=== Section Start ===

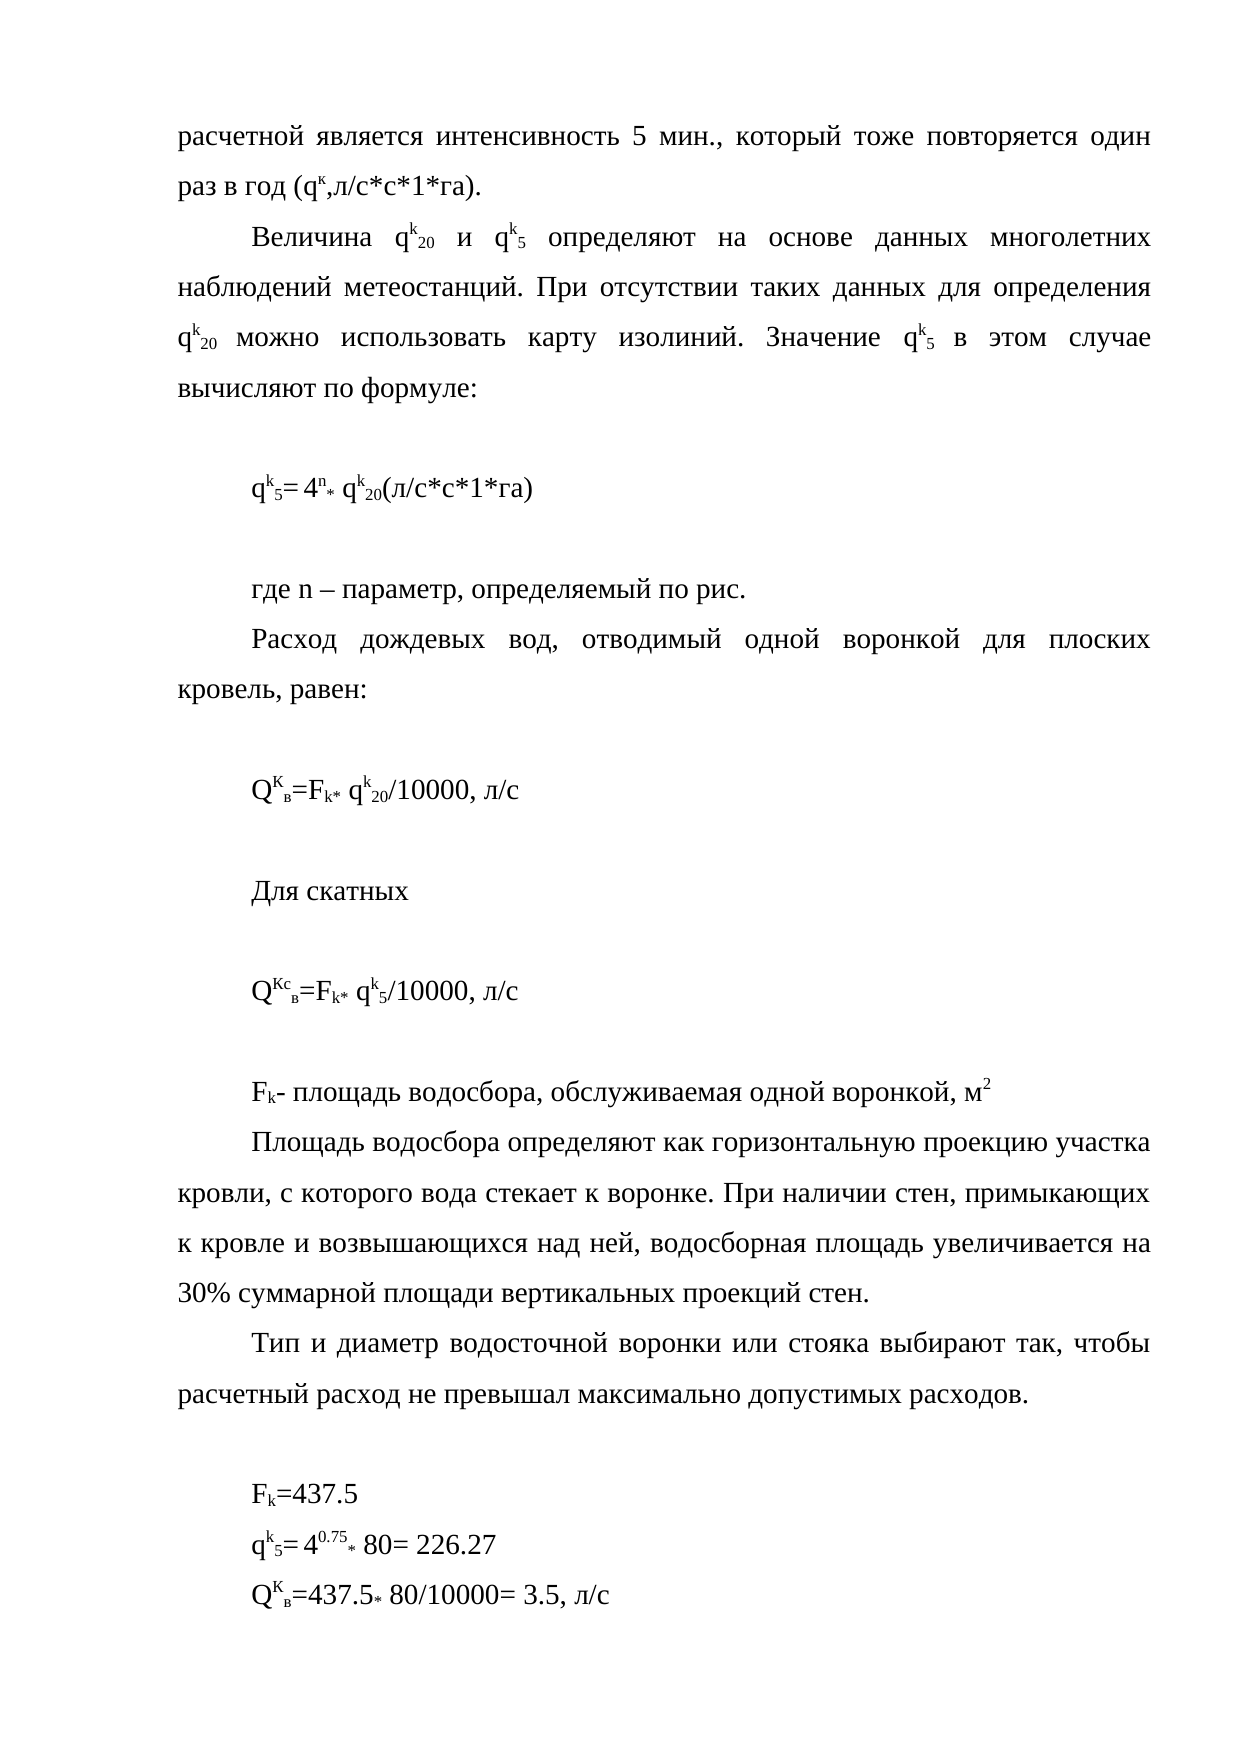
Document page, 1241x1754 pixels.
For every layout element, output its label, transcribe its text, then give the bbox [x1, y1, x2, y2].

text Площадь водосбора определяют как горизонтальную проекцию участка кровли, с которого вода стекает к воронке. При наличии стен, примыкающих к кровле и возвышающихся над ней, водосборная площадь увеличивается на 30% суммарной площади вертикальных проекций стен. [177, 1124, 1152, 1309]
text QКв=437.5* 80/10000= 3.5, л/с [177, 1577, 1152, 1611]
text QКсв=Fk* qk5/10000, л/с [177, 973, 1152, 1007]
text Для скатных [177, 873, 1152, 906]
text Тип и диаметр водосточной воронки или стояка выбирают так, чтобы расчетный расход не превышал максимально допустимых расходов. [177, 1326, 1152, 1409]
text где n – параметр, определяемый по рис. [177, 571, 1152, 604]
text qk5= 4n* qk20(л/с*с*1*га) [177, 470, 1152, 504]
text Величина qk20 и qk5 определяют на основе данных многолетних наблюдений метеостанций. При отсутствии таких данных для определения qk20 можно использовать карту изолиний. Значение qk5 в этом случае вычисляют по формуле: [177, 219, 1152, 403]
text QКв=Fk* qk20/10000, л/с [177, 772, 1152, 806]
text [177, 118, 1152, 202]
text Fk=437.5 [177, 1477, 1152, 1510]
text qk5= 40.75* 80= 226.27 [177, 1527, 1152, 1560]
text Fk- площадь водосбора, обслуживаемая одной воронкой, м2 [177, 1074, 1152, 1108]
text Расход дождевых вод, отводимый одной воронкой для плоских кровель, равен: [177, 621, 1152, 705]
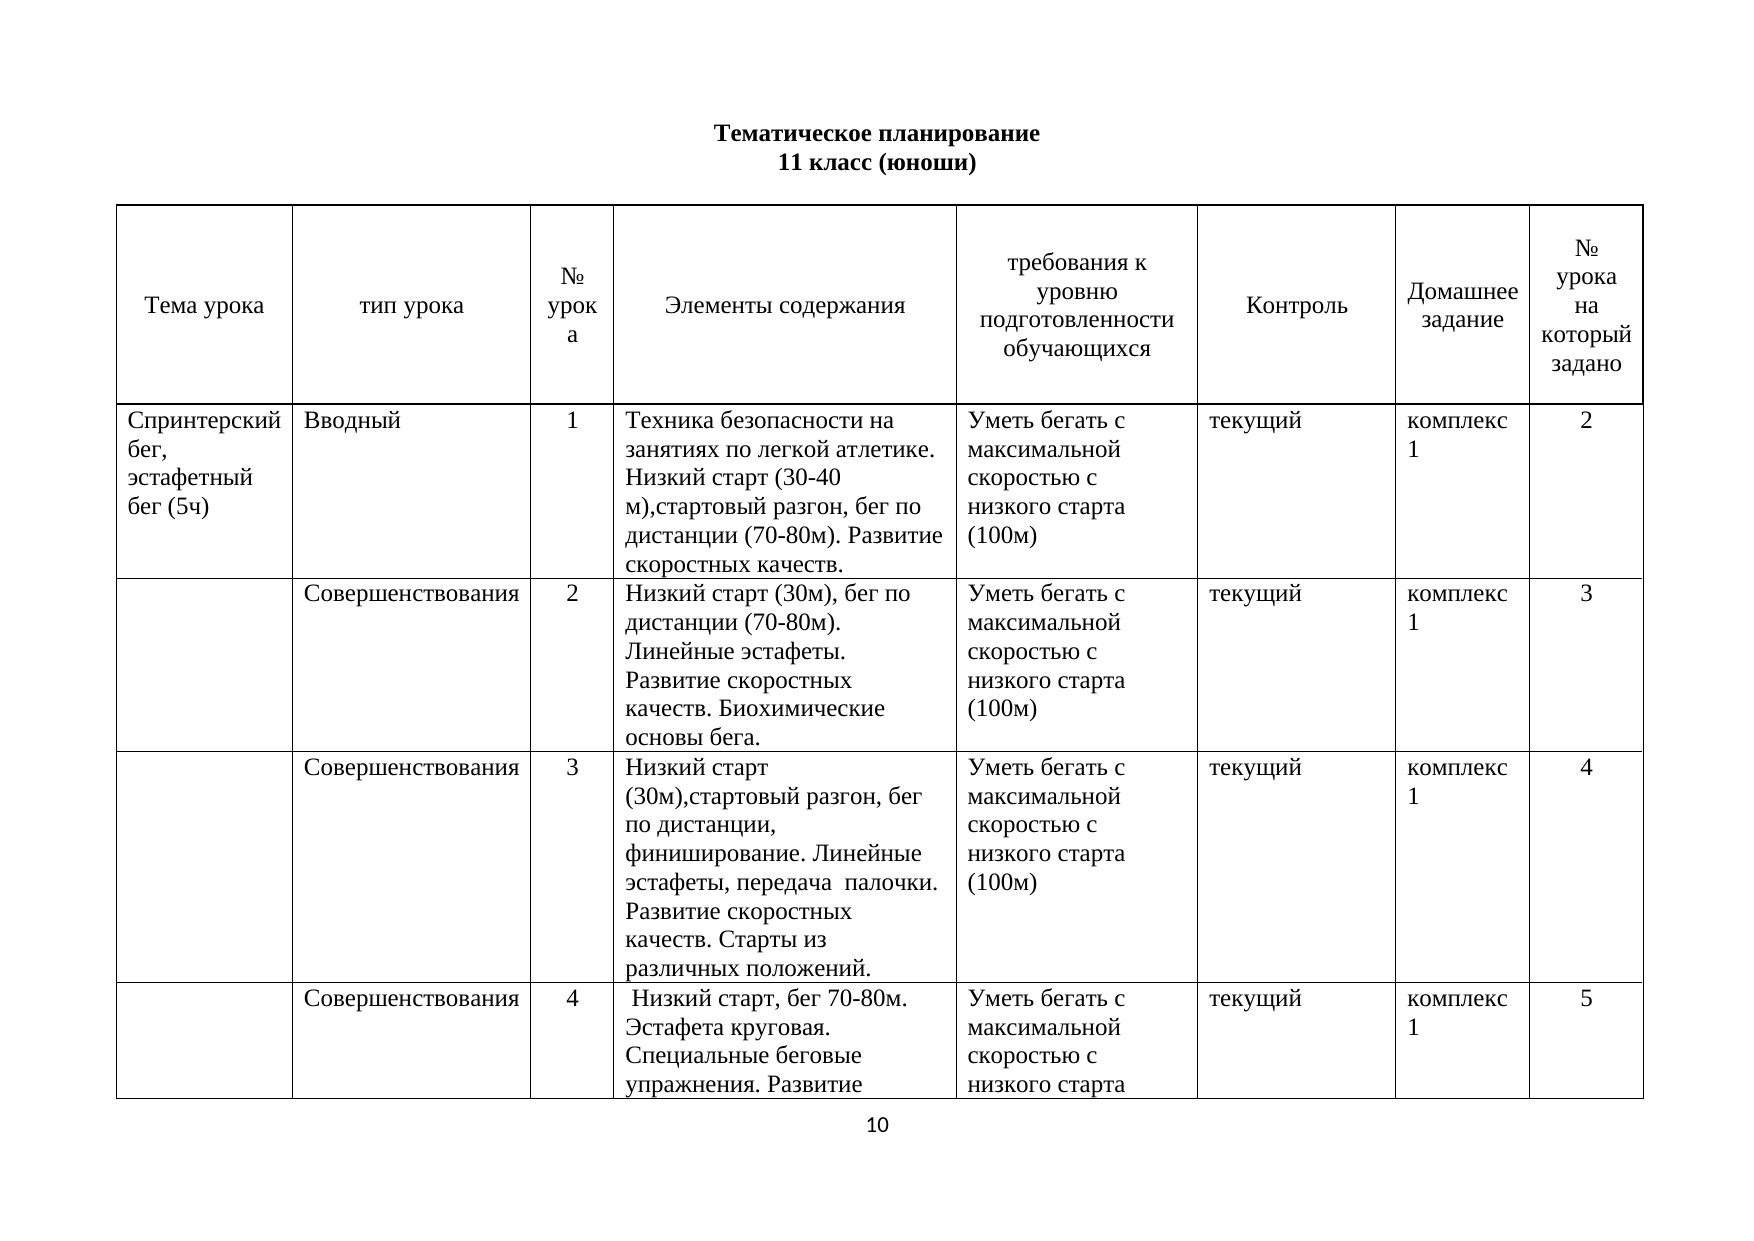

=== Section End ===

- ABOUT THIS TASK
Copy each line of the listing that contains "одной".

- SOLUTION TO THE EXERCISE
text Fk- площадь водосбора, обслуживаемая одной воронкой, м2 [177, 1074, 1152, 1108]
text Расход дождевых вод, отводимый одной воронкой для плоских кровель, равен: [177, 621, 1152, 705]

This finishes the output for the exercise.